■ **AIM OF THE TASK**
Reproduce all lines of the listing below in which the word "Figure" occurs.

■ **DATA LISTING**
--- START ---

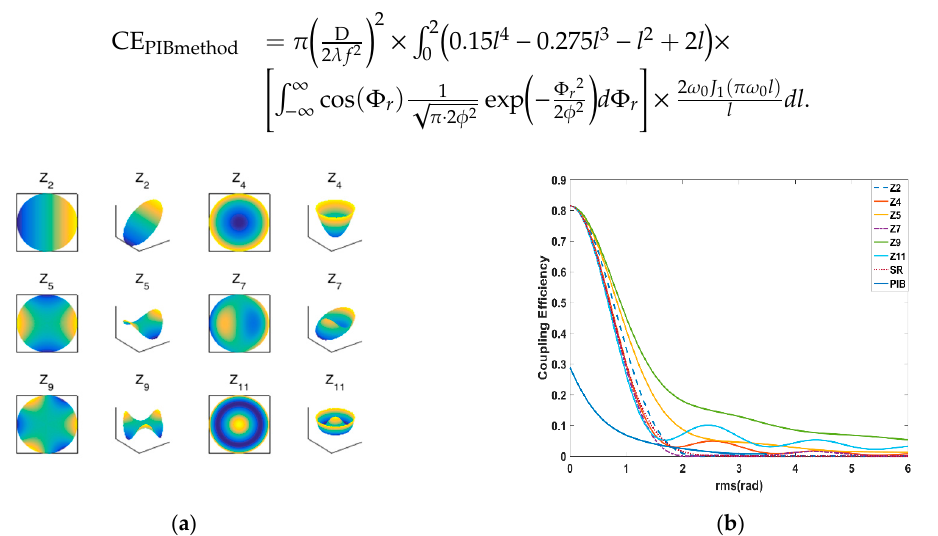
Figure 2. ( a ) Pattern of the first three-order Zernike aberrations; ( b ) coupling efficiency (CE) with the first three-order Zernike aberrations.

--- END ---
--- START ---

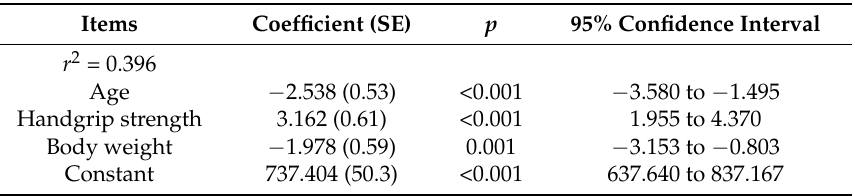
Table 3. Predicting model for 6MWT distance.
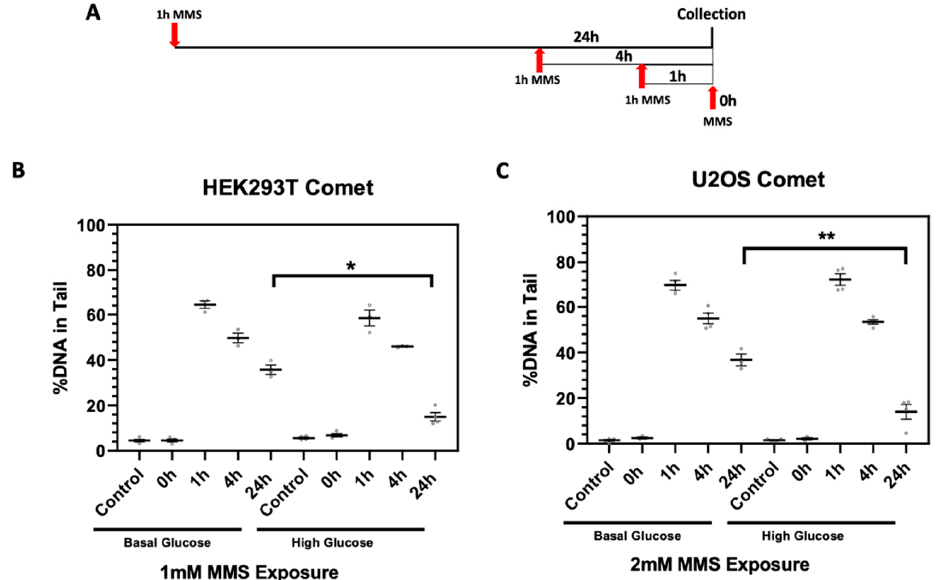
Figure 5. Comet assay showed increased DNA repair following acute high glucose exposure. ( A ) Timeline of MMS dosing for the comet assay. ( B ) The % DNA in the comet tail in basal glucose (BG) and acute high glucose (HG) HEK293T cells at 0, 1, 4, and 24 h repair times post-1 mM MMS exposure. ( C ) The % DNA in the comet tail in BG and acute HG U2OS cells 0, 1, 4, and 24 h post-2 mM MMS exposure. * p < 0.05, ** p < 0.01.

--- END ---

■ **YOUR RESPONSE**
Figure 2. ( a ) Pattern of the first three-order Zernike aberrations; ( b ) coupling efficiency (CE) with the first three-order Zernike aberrations.
Figure 5. Comet assay showed increased DNA repair following acute high glucose exposure. ( A ) Timeline of MMS dosing for the comet assay. ( B ) The % DNA in the comet tail in basal glucose (BG) and acute high glucose (HG) HEK293T cells at 0, 1, 4, and 24 h repair times post-1 mM MMS exposure. ( C ) The % DNA in the comet tail in BG and acute HG U2OS cells 0, 1, 4, and 24 h post-2 mM MMS exposure. * p < 0.05, ** p < 0.01.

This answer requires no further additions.